# Task prompt
Please count the lines in the records that contain the string "сделать", with case taken into account, and give only that number.

[Collection entries]
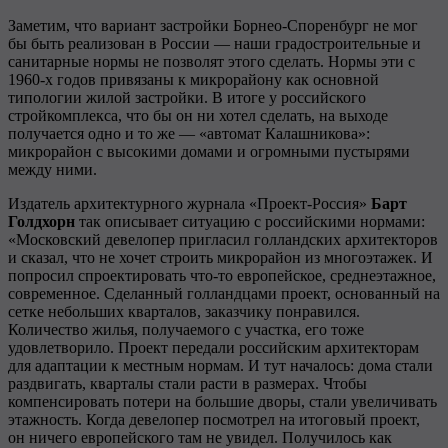
Заметим, что вариант застройки Борнео-Споренбург не мог
бы быть реализован в России — наши градостроительные и
санитарные нормы не позволят этого сделать. Нормы эти с
1960-х годов привязаны к микрорайону как основной
типологии жилой застройки. В итоге у российского
стройкомплекса, что бы он ни хотел сделать, на выходе
получается одно и то же — «автомат Калашникова»:
микрорайон с высокими домами и огромными пустырями
между ними.
Издатель архитектурного журнала «Проект-Россия»
Барт
Голдхорн
так описывает ситуацию с российскими нормами:
«Московский девелопер пригласил голландских архитекторов
и сказал, что не хочет строить микрорайон из многоэтажек. И
попросил спроектировать что-то европейское, среднеэтажное,
современное. Сделанный голландцами проект, основанный на
сетке небольших кварталов, заказчику понравился.
Количество жилья, получаемого с участка, его тоже
удовлетворило. Проект передали российским архитекторам
для адаптации к местным нормам. И тут началось: дома стали
раздвигать, кварталы стали расти в размерах. Чтобы
компенсировать потери на большие дворы, стали увеличивать
этажность. Когда девелопер посмотрел на итоговый проект,
он ничего европейского там не увидел. Получилось как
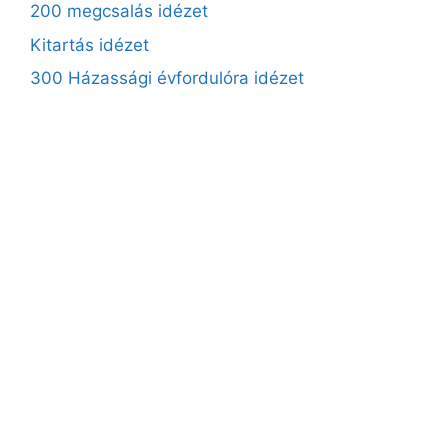
200 megcsalás idézet
Kitartás idézet
300 Házassági évfordulóra idézet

# Response below
2